Data Warehouse Pipeline for TerrificTotes

An automated, monitored ETL (Extract, Transform, Load) pipeline for fictional tote manufacturer TerrificTotes.

🌐 Overview

TerrificTotes's existing commercial and production systems store data in a write-optimized PostgreSQL database, unsuited to querying by analysts. gb-terrifictotes-dcf spins up a complete ecosystem of AWS cloud services in order to process new data from this database at regular intervals. Data is:

ingested for storage in JSON files;
denormalized and transformed into a new, OLAP-friendly schema, saved in parquet format; and finally
loaded into a data warehouse, ready for querying and integration into BI dashboards.

Change history is maintained from the moment of the pipeline's first operation. All stages are monitored, and basic error reporting triggers email notifications on system failure.

🕹️ Demo

A new pipeline execution runs every 15 minutes. Any rows added to the source database since the time of the last check are grouped by table of origin and ingested into an S3 bucket as JSON packets, named with the time at which the current execution began.

The ingestion bucket, with ingested packets in the sales_order/ directory

Output from the ingestion stage lists which tables do and don't have updates along with the current check time, in a clear, human-readable format ideal for either automatic or manual recovery from logs in case of errors.

Ingestion output

The processing stage fetches the indicated packets, transforming the data and saving it to a second S3 bucket with a new folder structure reflecting the star schema of the destination warehouse.
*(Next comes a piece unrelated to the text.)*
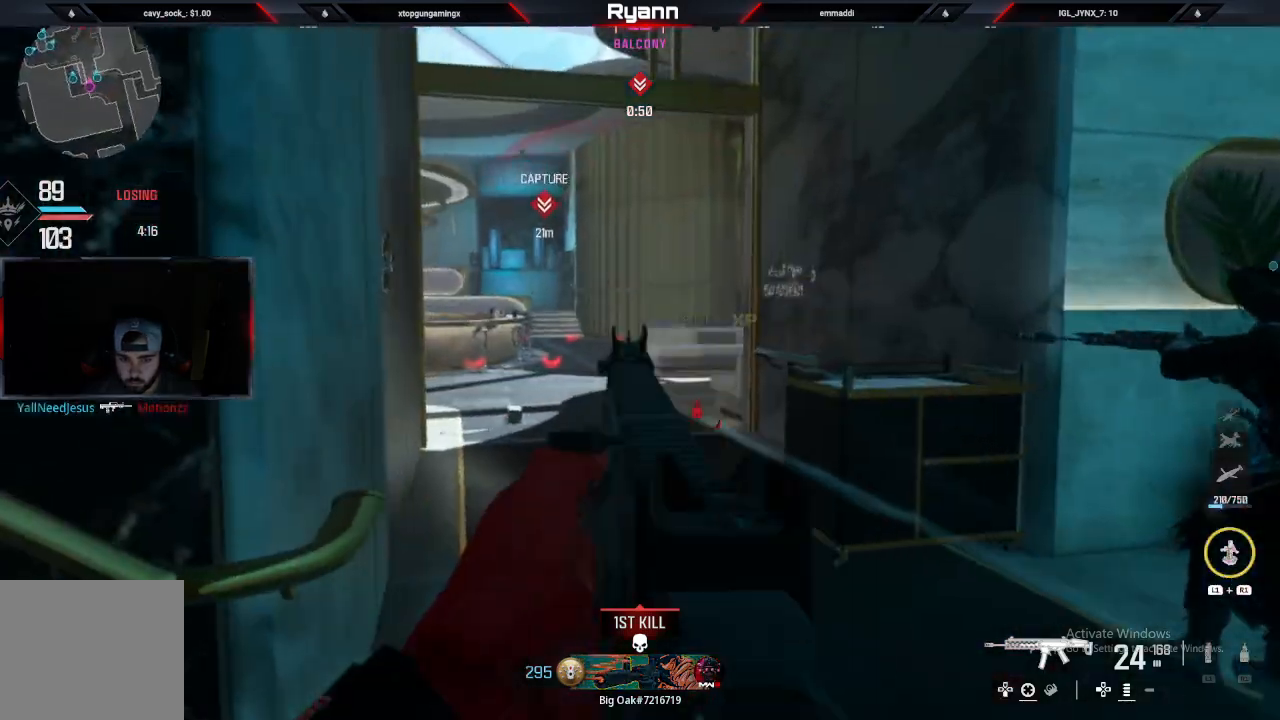
{"dt_ms": 500, "buttons": [], "left_stick": "down-left", "right_stick": "down-left", "events": [[83, "left_stick", "up-left"], [167, "right_stick", "up-right"], [267, "right_stick", "center"], [300, "left_stick", "down-left"], [367, "right_stick", "down-left"], [400, "L2", "up"]]}
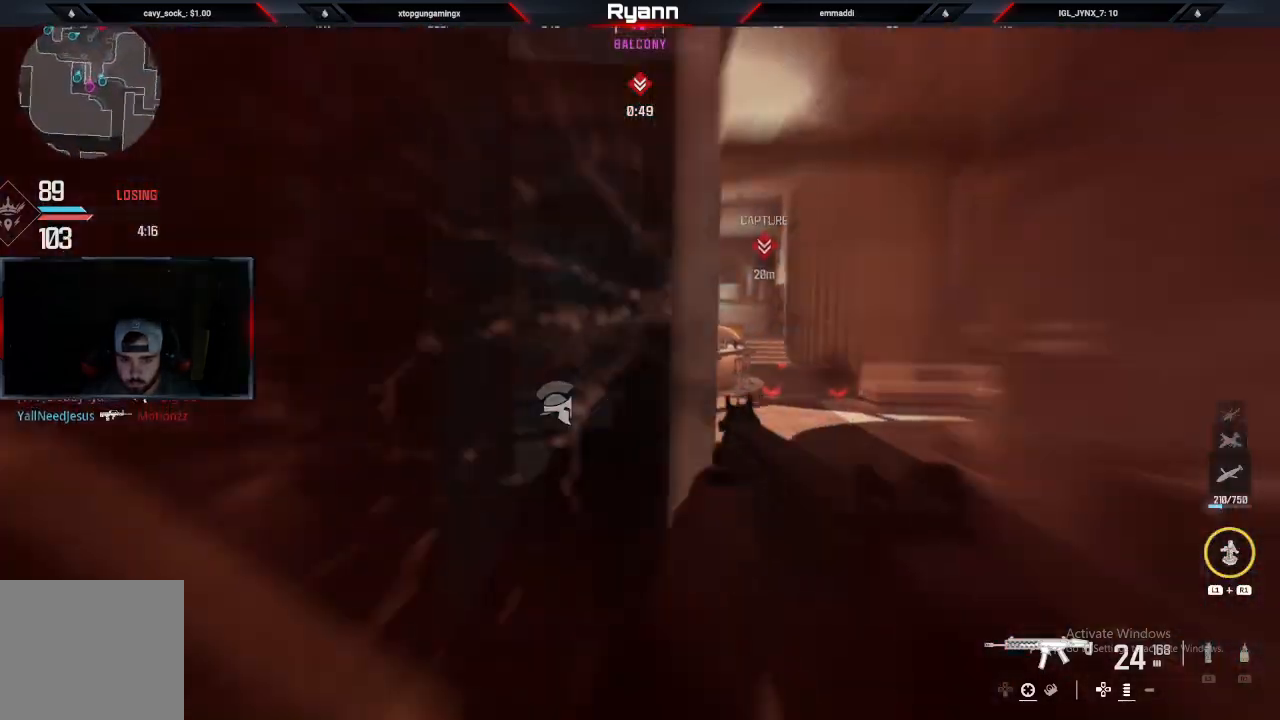
{"dt_ms": 500, "buttons": [], "left_stick": "up-left", "right_stick": "down-left", "events": [[17, "right_stick", "center"], [50, "left_stick", "up-left"], [83, "SQUARE", "down"], [150, "SQUARE", "up"], [200, "right_stick", "down-left"], [267, "right_stick", "left"], [367, "right_stick", "down-left"]]}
At present, gb-terrifictotes-dcf delivers a minimum viable product covering a single facts table.

The processing bucket, with processed packets in the fact_sales_order/ directory

Processing output

All operations on the ingestion and processing buckets are write-only. Updates to existing records are processed as new rows, with last_updated date and time columns establishing chronology. Intelligent handling of destination tables constructed using data from two or more interrelated source tables ensures quality and integrity of data.

Finally, the transformed data is loaded into the data warehouse. It can now be queried, analyzed and visualized using Power BI, QuickSight, Superset, Streamlit, or another tool of your choice.

Dashboard in Apache Superset

Atlas of top sales by country

Top 3 designs for each of the top 5 countries by unit sales

Top ten staff members, ranked by revenue

📜 Prerequisites

This project requires:

Python (3.9 <= version <= 3.12.4)
The git CLI
Terraform (developed using version 1.10.2)
An AWS account
AWS credentials configured locally, including access keys and default region
An S3 bucket for remote storage of Terraform state files
A PostgreSQL OLTP database organized according to the expected schema, accessible remotely via public IP or URL and receiving frequent ongoing updates
A second PostgreSQL database, accessible remotely via public IP or URL, which will be used for the data warehouse

⚙️ Setup

🏗️ Project Setup

Fork the repository on GitHub.

Clone it to your local system.

git clone https://github.com/YOUR-USERNAME-HERE/gb-terrifictotes-dcf

Change into the directory.

cd gb-terrifictotes-dcf

Install dependencies and set up the development environment.

make requirements && make dev-setup

🗃️ Database Initialization

To create the required tables for your data warehouse, run:

psql -h YOUR_PSQL_IP_OR_URL_HERE -U YOUR_USERNAME_HERE -d YOUR_DATABASE_NAME_HERE -f db/init.sql

🔐 Secure Credentials Setup

Create two AWS Secrets Manager secrets, both in the following format. In one secret, store credentials for the OLTP PSQL database. In the other, store credentials for the data warehouse.

{
  "PG_USER": "YOUR_USERNAME_HERE",
  "PG_PASSWORD": "YOUR_PASSWORD_HERE",
  "PG_HOST":"YOUR_PSQL_IP_OR_URL_HERE",
  "PG_DATABASE":"YOUR_DATABASE_NAME_HERE",
  "PG_PORT":"5432"
}

In src/ingestion_lambda.py, update connect_to_db() with the name of the secret containing the OLTP credentials.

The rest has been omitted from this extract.